Question

tan ^ 2 (2x+3)

Answer 1

$\frac{1}{2} \tan(2x+3) - x + C$

Answer 2

To find the integral of $\tan^2(2x+3)$, we use the trigonometric identity $\tan^2\theta = \sec^2\theta - 1$.

Let the given integral be $I$: $I = \int \tan^2(2x+3) dx$

Apply the identity $\tan^2\theta = \sec^2\theta - 1$ with $\theta = 2x+3$: $I = \int (\sec^2(2x+3) - 1) dx$

Now, we can split the integral into two parts: $I = \int \sec^2(2x+3) dx - \int 1 dx$

For the first integral, $\int \sec^2(2x+3) dx$, we use a substitution.
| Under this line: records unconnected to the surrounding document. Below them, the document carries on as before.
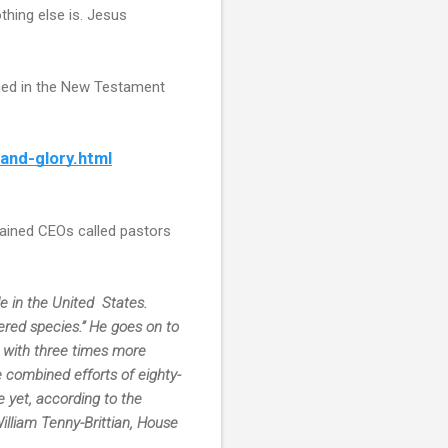
thing else is. Jesus
oned in the New Testament
and-glory.html
trained CEOs called pastors
 in the United  States. 
ered species.” He goes on to 
  with three times more 
e combined efforts of eighty-
 yet, according to the 
lliam Tenny-Brittian, House 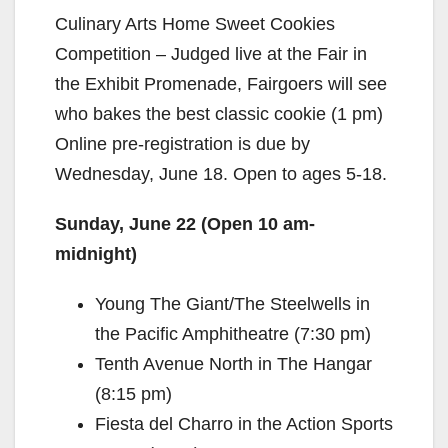
Culinary Arts Home Sweet Cookies
Competition – Judged live at the Fair in
the Exhibit Promenade, Fairgoers will see
who bakes the best classic cookie (1 pm)
Online pre-registration is due by
Wednesday, June 18. Open to ages 5-18.
Sunday, June 22 (Open 10 am-
midnight)
Young The Giant/The Steelwells in
the Pacific Amphitheatre (7:30 pm)
Tenth Avenue North in The Hangar
(8:15 pm)
Fiesta del Charro in the Action Sports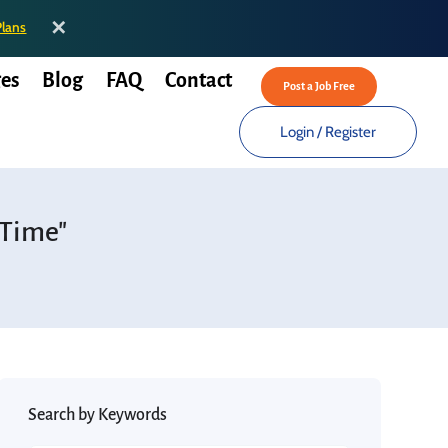
✕
Plans
es
Blog
FAQ
Contact
Post a Job Free
Login
/
Register
 Time"
Search by Keywords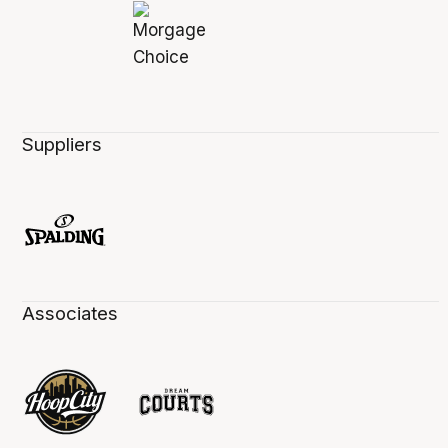
Suppliers
Associates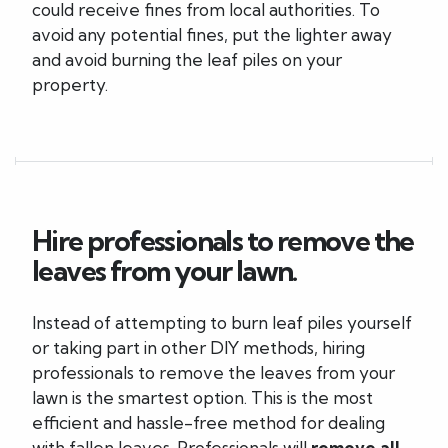
could receive fines from local authorities. To
avoid any potential fines, put the lighter away
and avoid burning the leaf piles on your
property.
Hire professionals to remove the
leaves from your lawn.
Instead of attempting to burn leaf piles yourself
or taking part in other DIY methods, hiring
professionals to remove the leaves from your
lawn is the smartest option. This is the most
efficient and hassle-free method for dealing
with fallen leaves. Professionals will
remove all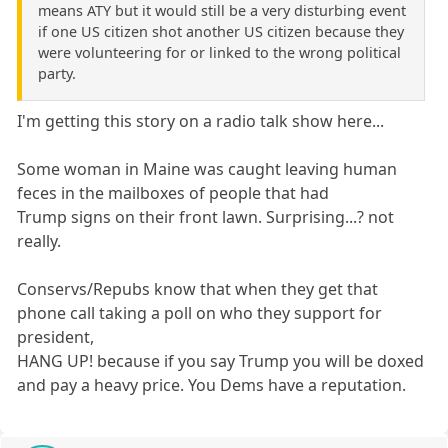
means ATY but it would still be a very disturbing event
if one US citizen shot another US citizen because they
were volunteering for or linked to the wrong political
party.
I'm getting this story on a radio talk show here...
Some woman in Maine was caught leaving human
feces in the mailboxes of people that had
Trump signs on their front lawn. Surprising...? not
really.
Conservs/Repubs know that when they get that
phone call taking a poll on who they support for
president,
HANG UP! because if you say Trump you will be doxed
and pay a heavy price. You Dems have a reputation.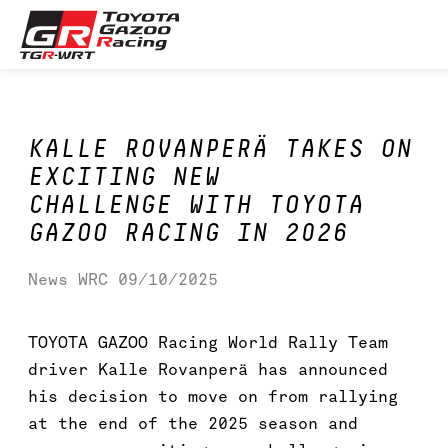
Skip
Toyota GAZOO Racing
to
content
World
Rally
Team
KALLE ROVANPERÄ TAKES ON
EXCITING NEW
CHALLENGE WITH TOYOTA
GAZOO RACING IN 2026
News
WRC
09/10/2025
TOYOTA GAZOO Racing World Rally Team
driver Kalle Rovanperä has announced
his decision to move on from rallying
at the end of the 2025 season and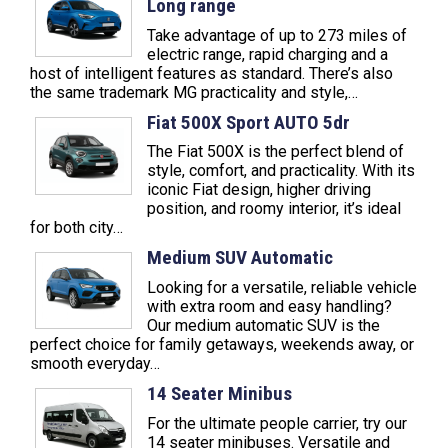
Long range
Take advantage of up to 273 miles of
electric range, rapid charging and a
host of intelligent features as standard. There’s also
the same trademark MG practicality and style,…
Fiat 500X Sport AUTO 5dr
The Fiat 500X is the perfect blend of
style, comfort, and practicality. With its
iconic Fiat design, higher driving
position, and roomy interior, it’s ideal
for both city…
Medium SUV Automatic
Looking for a versatile, reliable vehicle
with extra room and easy handling?
Our medium automatic SUV is the
perfect choice for family getaways, weekends away, or
smooth everyday…
14 Seater Minibus
For the ultimate people carrier, try our
14 seater minibuses. Versatile and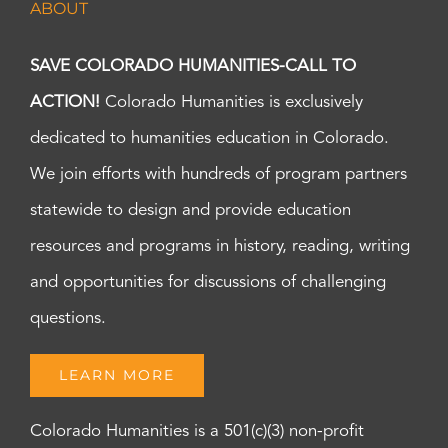
ABOUT
SAVE COLORADO HUMANITIES-CALL TO
ACTION!
Colorado Humanities is exclusively
dedicated to humanities education in Colorado.
We join efforts with hundreds of program partners
statewide to design and provide education
resources and programs in history, reading, writing
and opportunities for discussions of challenging
questions.
LEARN MORE
Colorado Humanities is a 501(c)(3) non-profit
Let $u = 2x+3$. Differentiating both sides with respect to $x$: $\frac{du}{dx} = 2$ $du = 2 dx$ $dx = \frac{1}{2} du$

Substitute $u$ and $dx$ into the first integral: $\int \sec^2(u) \left(\frac{1}{2}\right) du = \frac{1}{2} \int \sec^2(u) du$ We know that $\int \sec^2(u) du = \tan(u) + C_1$. So, the first part of the integral is: $\frac{1}{2} \tan(u) + C_1$ Substitute back $u = 2x+3$: $\frac{1}{2} \tan(2x+3) + C_1$

For the second integral, $\int 1 dx$: $\int 1 dx = x + C_2$

Combining both parts: $I = \left(\frac{1}{2} \tan(2x+3) + C_1\right) - (x + C_2)$ $I = \frac{1}{2} \tan(2x+3) - x + (C_1 - C_2)$ Let $C = C_1 - C_2$, which is a new arbitrary constant. $I = \frac{1}{2} \tan(2x+3) - x + C$